Dans la perspective d'une acculturation scientifique citoyenne des élèves, les textes institutionnels du secondaire attendent plus ou moins explicitement des enseignants de sciences qu'ils les aident à saisir la spécificité des sciences ainsi que l'existence de régimes de vérité différents.
Cette dimension épistémologique de l'apprentissage des sciences, à l'origine d'un courant de recherches désigné par l'acronyme NoS (Nature of Science) dans les pays anglo-saxons, est relativement peu explorée en France. Les travaux sur la NoS montrent que les représentations des élèves et étudiants sont le plus souvent non-conformes aux conceptions contemporaines de l'entreprise scientifique et très souvent incohérentes, qu'ils peuvent rencontrer des difficultés à séparer des registres explicatifs différents ou les percevoir comme concurrentiels, ce qui est parfois à l'origine de conflit de vérité difficilement vécus. Certaines études discutent la corrélation entre les représentations des sciences et différentes variables comme l'appartenance disciplinaire ou le genre.
Nous présentons les résultats d'une enquête réalisée sous format numérique auprès d'une population de 662 élèves (52% de garçons et 48% de filles) sortant de l'enseignement secondaire et entrant à l'université scientifique et technologique Paris-Sud dans des filières de majeures différentes. La majorité des étudiants sont titulaires d'un baccalauréat scientifique et ont suivi un enseignement obligatoire au choix en terminale (mathématiques, physique-chimie, sciences de la vie et de la Terre). Une minorité des étudiants a un baccalauréat littéraire ou économique et social (environ 10%) ou bien encore un baccalauréat technologique ou professionnel (environ 10%).
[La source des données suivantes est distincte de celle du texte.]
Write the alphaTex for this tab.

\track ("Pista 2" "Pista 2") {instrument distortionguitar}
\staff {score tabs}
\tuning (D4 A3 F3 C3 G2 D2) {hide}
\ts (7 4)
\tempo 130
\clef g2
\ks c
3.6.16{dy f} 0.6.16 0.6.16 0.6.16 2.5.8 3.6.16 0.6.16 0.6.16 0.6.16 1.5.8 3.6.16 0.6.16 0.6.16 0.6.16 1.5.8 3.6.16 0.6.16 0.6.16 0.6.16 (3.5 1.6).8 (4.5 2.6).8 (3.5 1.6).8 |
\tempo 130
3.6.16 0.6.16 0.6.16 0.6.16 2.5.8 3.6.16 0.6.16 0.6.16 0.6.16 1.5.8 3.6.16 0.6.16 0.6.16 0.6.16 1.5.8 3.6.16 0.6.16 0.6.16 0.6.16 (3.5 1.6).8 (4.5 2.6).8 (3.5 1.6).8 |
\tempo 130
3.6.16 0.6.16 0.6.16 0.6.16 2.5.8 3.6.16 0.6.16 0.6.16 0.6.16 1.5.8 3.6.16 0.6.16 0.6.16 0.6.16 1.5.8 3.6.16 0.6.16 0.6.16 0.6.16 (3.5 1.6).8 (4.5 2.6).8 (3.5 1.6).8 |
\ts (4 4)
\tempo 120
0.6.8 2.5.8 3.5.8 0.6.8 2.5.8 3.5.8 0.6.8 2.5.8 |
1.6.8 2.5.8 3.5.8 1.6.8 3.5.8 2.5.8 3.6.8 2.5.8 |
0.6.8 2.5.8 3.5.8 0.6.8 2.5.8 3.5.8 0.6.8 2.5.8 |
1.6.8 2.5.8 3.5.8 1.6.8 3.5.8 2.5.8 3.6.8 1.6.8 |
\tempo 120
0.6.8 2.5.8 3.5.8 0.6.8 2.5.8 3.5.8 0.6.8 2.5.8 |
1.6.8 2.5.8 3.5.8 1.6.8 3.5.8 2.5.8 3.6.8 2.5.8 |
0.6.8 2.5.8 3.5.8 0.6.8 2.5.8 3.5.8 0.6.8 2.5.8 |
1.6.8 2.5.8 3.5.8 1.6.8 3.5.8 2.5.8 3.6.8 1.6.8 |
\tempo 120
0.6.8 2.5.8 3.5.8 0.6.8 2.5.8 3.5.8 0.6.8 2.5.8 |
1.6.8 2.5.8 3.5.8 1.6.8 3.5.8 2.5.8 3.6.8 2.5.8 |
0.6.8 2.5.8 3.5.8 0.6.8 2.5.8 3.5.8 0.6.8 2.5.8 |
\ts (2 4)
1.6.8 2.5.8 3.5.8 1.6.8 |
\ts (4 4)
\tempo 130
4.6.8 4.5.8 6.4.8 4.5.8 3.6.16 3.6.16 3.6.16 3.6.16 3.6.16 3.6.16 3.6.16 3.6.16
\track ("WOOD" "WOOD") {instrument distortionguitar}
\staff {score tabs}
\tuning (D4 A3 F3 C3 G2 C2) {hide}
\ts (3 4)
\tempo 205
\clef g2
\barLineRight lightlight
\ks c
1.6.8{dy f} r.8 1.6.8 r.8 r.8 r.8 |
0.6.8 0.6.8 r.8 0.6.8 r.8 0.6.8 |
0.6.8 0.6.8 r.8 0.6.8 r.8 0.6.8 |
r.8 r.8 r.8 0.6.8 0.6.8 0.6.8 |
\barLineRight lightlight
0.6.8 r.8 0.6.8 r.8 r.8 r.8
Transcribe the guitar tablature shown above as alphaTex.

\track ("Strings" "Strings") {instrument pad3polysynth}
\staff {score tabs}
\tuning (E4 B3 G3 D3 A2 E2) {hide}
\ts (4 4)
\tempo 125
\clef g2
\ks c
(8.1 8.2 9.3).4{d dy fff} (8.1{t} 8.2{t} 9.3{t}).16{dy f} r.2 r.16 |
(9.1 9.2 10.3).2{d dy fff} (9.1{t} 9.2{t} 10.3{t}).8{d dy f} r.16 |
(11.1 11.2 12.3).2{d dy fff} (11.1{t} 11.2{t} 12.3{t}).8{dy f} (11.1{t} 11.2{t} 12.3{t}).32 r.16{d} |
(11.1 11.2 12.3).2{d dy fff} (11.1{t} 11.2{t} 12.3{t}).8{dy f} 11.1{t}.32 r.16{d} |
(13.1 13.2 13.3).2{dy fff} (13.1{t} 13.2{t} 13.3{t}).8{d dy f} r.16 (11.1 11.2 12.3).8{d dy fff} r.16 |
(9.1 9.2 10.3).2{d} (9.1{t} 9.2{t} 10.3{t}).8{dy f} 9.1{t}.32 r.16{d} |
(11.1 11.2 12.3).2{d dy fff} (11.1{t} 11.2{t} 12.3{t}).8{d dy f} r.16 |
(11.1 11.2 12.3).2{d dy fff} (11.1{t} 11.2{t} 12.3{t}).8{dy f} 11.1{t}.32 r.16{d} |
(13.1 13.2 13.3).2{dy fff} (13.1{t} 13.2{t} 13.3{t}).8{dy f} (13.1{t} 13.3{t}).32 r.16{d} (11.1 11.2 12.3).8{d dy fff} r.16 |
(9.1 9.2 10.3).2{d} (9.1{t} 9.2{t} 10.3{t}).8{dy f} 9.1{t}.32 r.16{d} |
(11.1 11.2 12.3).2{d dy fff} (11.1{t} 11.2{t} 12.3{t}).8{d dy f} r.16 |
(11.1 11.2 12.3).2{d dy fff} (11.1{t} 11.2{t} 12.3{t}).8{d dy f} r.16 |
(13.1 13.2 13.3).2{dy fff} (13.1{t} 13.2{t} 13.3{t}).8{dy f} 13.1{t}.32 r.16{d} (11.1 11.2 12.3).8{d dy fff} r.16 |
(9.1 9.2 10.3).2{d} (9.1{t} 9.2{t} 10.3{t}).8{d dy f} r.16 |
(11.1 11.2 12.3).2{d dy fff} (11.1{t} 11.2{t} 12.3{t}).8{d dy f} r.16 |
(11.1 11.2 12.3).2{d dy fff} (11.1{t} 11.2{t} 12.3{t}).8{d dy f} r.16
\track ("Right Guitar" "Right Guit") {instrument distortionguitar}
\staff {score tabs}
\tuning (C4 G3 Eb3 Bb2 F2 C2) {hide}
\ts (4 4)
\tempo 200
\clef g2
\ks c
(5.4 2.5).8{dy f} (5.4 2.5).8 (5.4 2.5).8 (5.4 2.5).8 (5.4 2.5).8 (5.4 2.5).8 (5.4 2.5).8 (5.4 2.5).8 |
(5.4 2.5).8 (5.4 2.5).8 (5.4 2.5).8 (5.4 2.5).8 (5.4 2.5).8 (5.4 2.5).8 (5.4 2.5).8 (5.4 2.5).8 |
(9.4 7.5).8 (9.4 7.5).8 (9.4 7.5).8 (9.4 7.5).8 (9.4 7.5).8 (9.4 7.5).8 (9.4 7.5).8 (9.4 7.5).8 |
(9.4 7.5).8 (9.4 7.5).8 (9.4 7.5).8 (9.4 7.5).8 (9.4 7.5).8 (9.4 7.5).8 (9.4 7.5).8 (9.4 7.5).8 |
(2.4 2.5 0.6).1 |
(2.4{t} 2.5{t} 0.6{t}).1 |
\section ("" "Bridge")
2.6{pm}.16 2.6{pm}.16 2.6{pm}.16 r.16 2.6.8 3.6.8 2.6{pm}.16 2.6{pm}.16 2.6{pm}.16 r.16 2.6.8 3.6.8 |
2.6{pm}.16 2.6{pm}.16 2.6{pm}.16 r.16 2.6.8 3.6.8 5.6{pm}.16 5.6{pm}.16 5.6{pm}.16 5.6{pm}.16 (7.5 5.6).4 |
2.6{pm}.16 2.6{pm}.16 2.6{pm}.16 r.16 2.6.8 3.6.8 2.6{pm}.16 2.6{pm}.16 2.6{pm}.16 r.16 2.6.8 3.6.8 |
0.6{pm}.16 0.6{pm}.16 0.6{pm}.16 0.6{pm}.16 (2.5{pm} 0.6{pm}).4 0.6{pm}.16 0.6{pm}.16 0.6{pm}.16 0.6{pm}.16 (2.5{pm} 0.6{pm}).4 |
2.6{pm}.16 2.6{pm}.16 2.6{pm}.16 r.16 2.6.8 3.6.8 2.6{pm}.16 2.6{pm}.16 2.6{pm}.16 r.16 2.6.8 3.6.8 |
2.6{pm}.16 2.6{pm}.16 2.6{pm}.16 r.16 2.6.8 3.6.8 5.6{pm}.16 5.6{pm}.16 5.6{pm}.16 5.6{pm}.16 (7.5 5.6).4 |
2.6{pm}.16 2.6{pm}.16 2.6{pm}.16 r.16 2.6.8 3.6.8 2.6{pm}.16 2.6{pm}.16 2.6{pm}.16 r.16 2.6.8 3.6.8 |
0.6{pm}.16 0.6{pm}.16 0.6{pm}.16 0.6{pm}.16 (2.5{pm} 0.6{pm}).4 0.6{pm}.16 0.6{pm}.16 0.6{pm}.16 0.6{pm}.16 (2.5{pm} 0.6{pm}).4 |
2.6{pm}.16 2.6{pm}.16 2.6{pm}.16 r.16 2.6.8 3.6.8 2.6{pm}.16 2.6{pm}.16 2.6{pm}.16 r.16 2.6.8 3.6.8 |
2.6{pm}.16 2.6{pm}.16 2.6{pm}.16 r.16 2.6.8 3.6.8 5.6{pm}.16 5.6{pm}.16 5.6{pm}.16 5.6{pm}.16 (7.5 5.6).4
Nous nous centrons sur les questions élaborées pour explorer les représentations de la nature du savoir scientifique et de la démarcation science /non science. Celles-ci sont fermées et accompagnées d'une demande de justification. En ce qui concerne la nature du savoir scientifique, la question est de type QCM, les étudiants devaient choisir une ou plusieurs caractéristiques parmi une liste de huit. En ce qui concerne la démarcation science/non science, les étudiants devaient se positionner sur une échelle à 4 modalités sur l'affirmation « les connaissances scientifiques, artistiques et philosophiques sont de même nature ». En ce qui concerne la possibilité de la coexistence chez une même personne de modes de rapport au savoir différents (de polyphasie cognitive pour reprendre l'expression introduite par Moscovici), les étudiants devaient se prononcer sur une échelle de 4 modalités sur l'affirmation « on peut être scientifique et croyant ».
Nous donnons les résultats quantitatifs sur la population totale interrogée puis présentons une analyse des verbatims fournis par les étudiants pour justifier leurs réponses. Nous examinons les effets de différents facteurs : « baccalauréat », « option suivie en terminale scientifique », « genre ».
Question transversale : Une recherche sur les programmes de sciences du secondaire a montré que la dimension épistémologique des sciences est un attendu peu opérationnalisé. Par ailleurs, il est attendu au terme des études universitaires une certaine maîtrise de cette dimension chez les futurs enseignants et les futurs scientifiques. Nous avons souhaité examiner la vision des sciences des étudiants entrant à l'université afin de faire un premier état des lieux en vue de faire des propositions pédagogiques adaptées.